Tres años y medio no son poca cosa. En ese tiempo se construyen estrategias, se sortean crisis, se define narrativa y, sobre todo, se administra la relación entre el poder y la opinión pública. Comunicación Social no es un área técnica: es un espacio profundamente político.

Por eso su salida abre más preguntas que certezas.

¿Se trata de un relevo natural o de un ajuste necesario?
¿Es una decisión personal o parte de una reconfiguración más amplia dentro del gobierno estatal?

Porque si algo ha quedado claro en los últimos meses es que la comunicación institucional enfrenta nuevos retos. Ya no basta con boletines ni con controlar la agenda mediática. Hoy la conversación pública es más ágil, más crítica y mucho menos controlable.

Y ahí es donde comienzan los desgastes.

Cuéllar, periodista de origen, decidió —como muchos— cruzar la línea hacia el servicio público. Lo hizo, según sus propias palabras, “desde otra trinchera”. Y eso implica costos: dejar de observar para convertirse en parte del mensaje.

Ahora anuncia su regreso al periodismo. Un retorno que, más allá de lo personal, también tiene carga simbólica. Porque volver a la prensa después de haber estado en el poder nunca es un movimiento neutro.

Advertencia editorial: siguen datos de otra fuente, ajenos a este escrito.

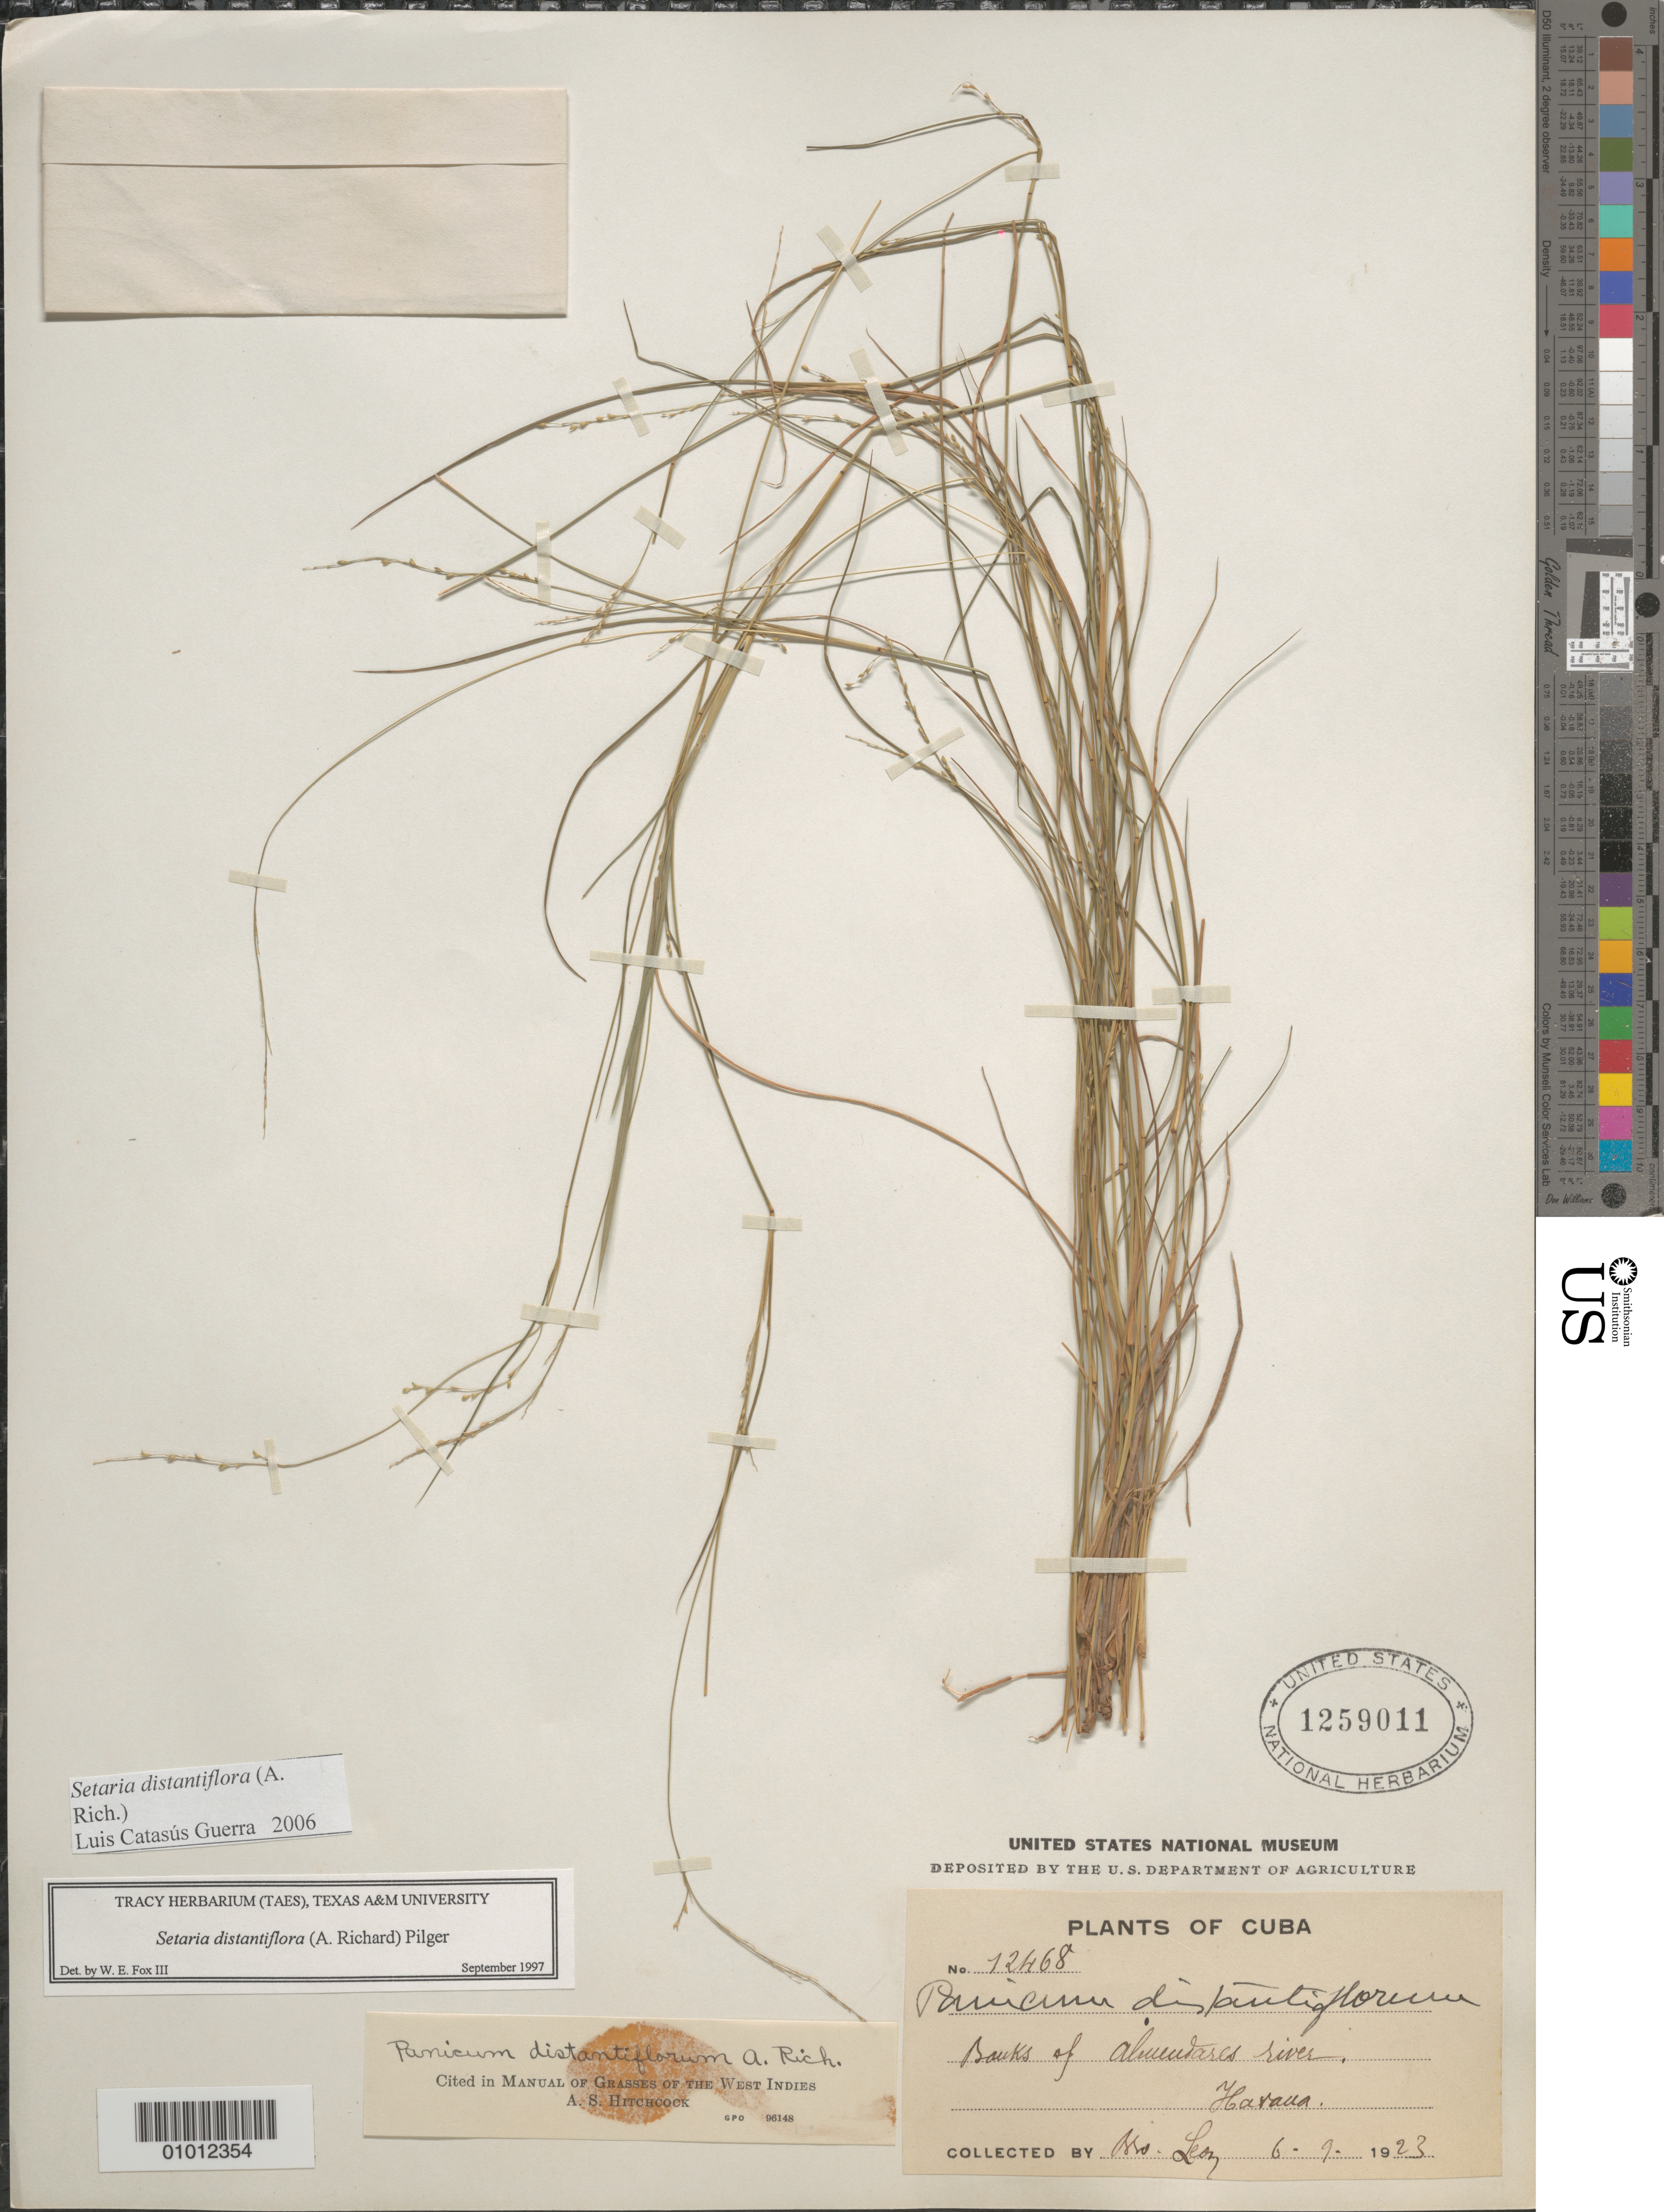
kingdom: Plantae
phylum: Tracheophyta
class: Liliopsida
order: Poales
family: Poaceae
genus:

Mientras tanto, hacia adentro del gobierno, la renuncia inevitablemente sacude.

Comunicación Social no opera en el vacío. Está conectada con todas las áreas, con cada decisión, con cada error y con cada acierto. Es el termómetro de la narrativa gubernamental. Y cuando hay cambios ahí, pocas veces son aislados.

De hecho, la salida de Cuéllar se da en un contexto donde ya se perciben tensiones, ajustes pendientes y rumores constantes en distintas dependencias. La pregunta es si este movimiento será el primero de varios… o simplemente una válvula de escape.

Porque el fondo del asunto no es quién comunica, sino qué se está comunicando.

Y más importante aún: si lo que se comunica coincide con lo que la gente está viviendo.

Ahí es donde los gobiernos se juegan credibilidad.

Hoy, con la salida de Cuéllar, el gobierno de Tamaulipas enfrenta una oportunidad: redefinir su estrategia, corregir errores y entender que la comunicación no es maquillaje, sino coherencia.

Porque cuando el mensaje no coincide con la realidad, no hay narrativa que lo sostenga.

Y en política, eso siempre termina por notarse.